*Selected passage:*

═══

Fluxblog 413: U2 rework one of my favorites from Zooropa
Plus new songs by Kenya Grace and B. Cool Aid
I’m a little light on material this week as circumstances decreased my laptop access by about 70%. That means there’s no new playlist this week, but I do have a relatively lengthy U2 post to share. So let’s just get to it…
A Work That’s Never Done
U2 “Dirty Day” (Songs of Surrender)
U2 are among the artists I have the longest and deepest relationship with, going back to pretty much day one of my life as a music obsessive. There are some artists I have this sort of relationship where I can endorse pretty much everything they’ve ever made, artists who’ve rarely if ever been embarrassing or pursued creative directions that didn’t suit them at all. U2 don’t make it easy. U2 have created some of the best music I’ve heard and some of the most cringe, and even at their best they’re more likely to make a goofy decision than a cool decision.
This is a long way of saying if you’ve wondered who their new record of 40 remakes of songs throughout their catalog is for, it is for people like me. I’m invested enough in The Edge in particular to be fascinated by how he approaches translating his own style, especially when he’s trying to drastically reduce things crucial to his aesthetic – implied scale, odd electronic textures, density of sound. I’m interested enough in Bono to want to him compensate for his reduced vocal range with different approaches to phrasing, and taking his tendency to rewrite lyrics on the spot in shows back into the studio. While I’m sure some of the new versions of old songs will take on lives of their own, particularly through use in television and film, Songs of Surrender is for hardcore fans. The revisions here are meant to be additive, a new way of hearing something familiar. Nothing is being replaced, and at best the songs are enhanced with a new perspective on their musical and lyrical character. (That said, the material from Innocence and Experience is mostly greatly improved by scraping off all the “this has to be a radio hit” gloss of producers like Ryan Tedder and Paul Epworth.)
“Dirty Day” is one of my all-time favorite U2 songs. It’s a song about how complicated relationships between fathers and sons can be, especially when the son is old enough to be a father too. Bono has written a fair number of songs about his relationship with his father – “Kite” is about Bono’s experience of preparing for his dad’s death while he was dying, “Sometimes You Can’t Make It On Your Own” one album later reflects on their strained relationship after he passed. In all of these songs Bono’s father is portrayed as stern and stubborn, emotionally distant but affectionate in unexpected ways, and a man who offered wisdom in ways that were often blunt and abrasive. The power of the songs is in how much Bono yearns for this man’s love and approval, and how frustrated he is that the things that make them alike are what pushed them apart.

═══

*Dataset entries:*
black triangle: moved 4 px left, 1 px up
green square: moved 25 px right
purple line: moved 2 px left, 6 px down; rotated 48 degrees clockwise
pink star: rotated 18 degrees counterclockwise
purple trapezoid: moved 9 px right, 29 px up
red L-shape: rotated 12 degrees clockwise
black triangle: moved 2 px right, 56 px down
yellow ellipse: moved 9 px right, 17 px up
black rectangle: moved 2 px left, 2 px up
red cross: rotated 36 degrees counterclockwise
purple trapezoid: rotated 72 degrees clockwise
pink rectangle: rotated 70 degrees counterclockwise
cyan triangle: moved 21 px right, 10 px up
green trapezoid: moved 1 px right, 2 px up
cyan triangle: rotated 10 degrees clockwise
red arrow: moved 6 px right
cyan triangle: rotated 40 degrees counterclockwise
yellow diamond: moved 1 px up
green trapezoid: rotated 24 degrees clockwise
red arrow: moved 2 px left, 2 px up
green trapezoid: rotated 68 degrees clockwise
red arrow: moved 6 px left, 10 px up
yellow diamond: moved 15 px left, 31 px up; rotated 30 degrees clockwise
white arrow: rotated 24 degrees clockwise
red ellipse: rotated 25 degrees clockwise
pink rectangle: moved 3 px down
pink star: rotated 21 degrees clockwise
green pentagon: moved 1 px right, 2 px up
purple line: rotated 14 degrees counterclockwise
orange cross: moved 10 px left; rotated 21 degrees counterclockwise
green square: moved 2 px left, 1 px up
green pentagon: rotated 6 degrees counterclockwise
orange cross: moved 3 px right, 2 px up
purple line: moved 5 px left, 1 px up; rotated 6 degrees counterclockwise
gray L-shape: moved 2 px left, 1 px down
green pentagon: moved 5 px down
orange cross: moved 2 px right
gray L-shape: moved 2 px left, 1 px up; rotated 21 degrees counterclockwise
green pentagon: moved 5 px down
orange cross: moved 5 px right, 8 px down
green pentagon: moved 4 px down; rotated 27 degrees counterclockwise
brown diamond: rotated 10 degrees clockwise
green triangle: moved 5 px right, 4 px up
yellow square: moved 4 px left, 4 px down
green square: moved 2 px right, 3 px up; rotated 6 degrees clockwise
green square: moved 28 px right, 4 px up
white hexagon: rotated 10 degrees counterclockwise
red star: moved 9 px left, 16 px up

═══

Continue the blog post about U2's new version of "Dirty Day," starting right after its final sentence about Bono and his father.

“Dirty Day,” written many years before either of those songs, focuses on the tension. In the context of Zooropa the song is in sharp contrast with “Lemon,” one of several U2 songs in which Bono tries to connect with his mother, who died when he was very young. She exists mainly as an idealized memory; in that song he’s extrapolating as much as he can from a bit of video footage from when she was alive. “Dirty Day” is largely about familiarity breeding contempt, and too much messy history getting in the way of important things. Many of the lyrics are adapted from things Bono’s father had said to him, and I think Bono was trying to understand something about him by singing from his perspective. A lot of these words were clearly meant to deflate Bono, to force him into recognizing how futile some things are, how there’s no satisfying explanation for a lot of things. The most haunting line is somewhere between a promise and a threat – “I’m in you, more so when they put me in the ground.”
The Edge’s new arrangement for “Dirty Day” cuts out all the ambience and weight of the original version, and transposes the main bass part to cello much like the Garbage remix of the song from the “Please” single. The recording is unusually raw for U2, so minimal and closely mic’d that you can hear hands pressing down on strings and squeaking on fretboards, or what sounds like Bono adjusting his body in his chair as he sings. It’s almost uncomfortably intimate, and Bono’s voice is low and sometimes a little whispery, like he’s doing U2 ASMR. The additional strings bring a mournful quality to the music, trading the passive-aggressive antagonism in the original for lamentation. This arrangement reorients everything in the song around lingering regret for how life was actually lived, and Bono inhabiting his father’s perspective now seems more like proof that his father is with him more in death than he ever was in his life.
Buy it from Amazon.
Find Yourself Another
Kenya Grace “Afterparty Lover”
When Kenya Grace sings “I don’t want to be your afterparty lover” she really means to say she doesn’t want to only be their afterparty lover. The afterparty loving is already done, she’s singing from the perspective of someone who has fully caught feelings and is trying to figure how to convert a one-off into a full-timer. The sound is very well suited to the subject – Grace’s vocal melody is sticky and assertive while the drum and bass beat lends a clear sense of immediacy and urgency, but also a butterflies-in-stomach twitchiness. There’s a lot of songs like this where you can easily predict how things will probably go for the character, and usually it doesn’t look good. But in this case I’m feeling good about her chances, at least in the short term.
Buy it from Amazon.
You Stay On My Mind
B. Cool-Aid featuring Liv.e, Jimetta Rose, and V.C.R. “Soundgood”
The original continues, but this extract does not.